The Australian Swimming and Water Safety Agenda
Throughout 2017 to 2019, Royal Life Saving convened a series of symposia and working groups, dedicated to resolving the issue of children missing out on swimming and water safety education.
The National Swimming and Water Safety Education Symposia produced a six-point plan to ensure that no child misses out on a swimming and water safety education.
The plan aimed to:
- Strengthen school and vacation swimming and water safety programs in the community
- Revise the National Swimming and Water Safety Framework
- Set and report progress against a national benchmark
- Devise strategies to increase access and participation for those ‘at risk’
- Improve the availability and access to aquatic facilities
- Increase the swimming and lifesaving skills of secondary school students
Australian Water Safety Strategy
The Australian Water Safety Strategy 2030 identifies swimming and water safety skills as a key priority area. Swimming and water safety skills are widely recognised as a major key to preventing drowning, with a lack of swimming skills and water safety knowledge considered to be a major risk factor for drowning. The significant rates of drowning in open water environments reinforce the importance of learning a full range of swimming, water safety and survival skills, and a knowledge of hazards and risks in different locations and situations.
National Swimming and Water Safety Framework
The National Swimming and Water Safety Framework was launched in August 2020.
The Framework aims to inform government, the education sector, aquatic industry, swim schools, swimming and water safety teachers, parents and individuals of the essential skills, knowledge, understanding, attitudes and behaviours for quality water safety education and to guide the development, provision and selection of holistic and balanced swimming and water safety programs.

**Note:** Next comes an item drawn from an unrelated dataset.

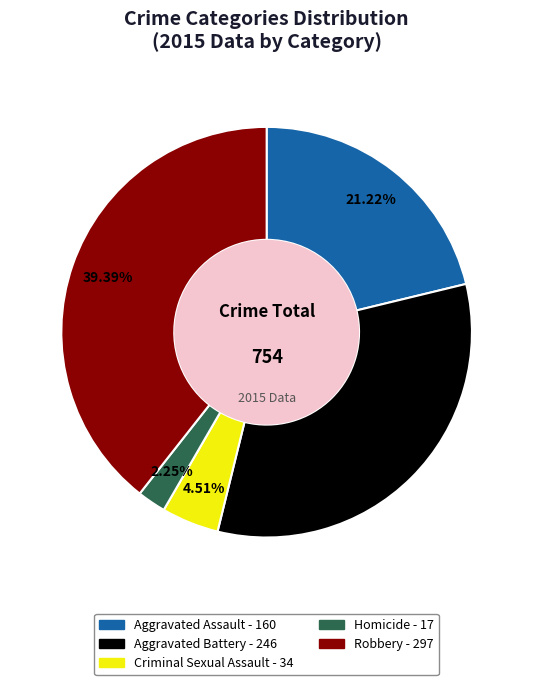

Which category has the biggest portion of the pie?

Robbery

The Framework sets out three national benchmarks or targets for children at the ages of 6, 12 and 17 years.
Kids That Miss Out on a Swimming and Water Safety Education
Royal Life Saving research shows that around 40% of children leave primary school without being able to swim 50 metres freestyle/backstroke, 25 metres of survival stroke and treading water for 2 minutes.
Further research found that 25% of children enrolled in lessons were aged between 2 and 4 years old, indicating that parents are investing in swimming lessons from a young age.
This research found that children are dropping out of lessons at around 8 years old, before they are achieving the benchmark skills.
We also know that children from lower socio-economic areas, Aboriginal and Torres Strait Islander, and multicultural backgrounds, and children with inactive parents are less likely to participate in swimming.
Sport 2030 National Sport Plan
Released in 2018, the Sport 2030 National Sport Plan pursues the principle of ‘sport and physical activity for all, for life’. It promotes the notion that every Australian, at all stages of their life, can undertake the exercise they need and want in a safe, fun, and inclusive way, whether it is through sport or other types of activity.
Importantly, the Sport 2030 National Sport Plan frames swimming as a skill for life, essential to all Australians due to our love of the water and our environment. The plan states that every Australian child must have access to basic swimming and water safety skill education and knowledge of how to be safe when they are in, on, or around water. It cites the Royal Life Saving Society Australia’s benchmark that a child should be able to be buoyant in the water for at least 50 metres to save themselves. The plan expresses concerns about falls in mandatory learn to swim program in schools, and cost of living pressures meaning families are not prioritising learning to swim. This results in many children leaving primary school without the swimming and water safety skills and knowledge they will need to be safe around water for the rest of their lives.
Aquatic Recreation and Swim School Industry
Aquatic facilities and swim schools are important cultural institutions that provide many social, economic and health benefits to Australians of all ages.
Royal Life Saving estimates that there are:
- More than 1,306 aquatic facilities, and 807 swim schools, most small- and medium-sized
- More than 1.5 million children aged 0-14 years participating in lessons and squads
- More than 333 million pool visits annually, with each visit creating health benefits worth $26.3
The Royal Life Saving National Aquatic Industry Workforce Profile 2019 found that:
- The workforce is predominantly female; 60% of pool lifeguards and 85% of swimming and water safety teachers
- The aquatic industry provides a great career start for young people; 40% of pool lifeguards and 23% swimming and water safety teachers are aged 18 to 24 years
The report “The Social, Health and Economic Value of the Australian National Aquatic Industry” prepared by PricewaterhouseCoopers Australia (PwC) and commissioned by Royal Life Saving found that the aquatic industry benefits the Australian community and:
- Contributes $9.1 billion annually in combined economic, health and social benefits.
- Drives economic activity throughout Australia, employing the equivalent of 33,600 full-time employees and adding $2.8 billion to gross domestic product (GDP).
- Generates $2.5 billion in health, ranging across a reduction in the burden of disease.
- Provides $3.8 billion’s worth of social benefits such as: enhancing an individual’s leisure time or creating increased life satisfaction; by bringing people together; supporting more vulnerable groups; and supporting early learning.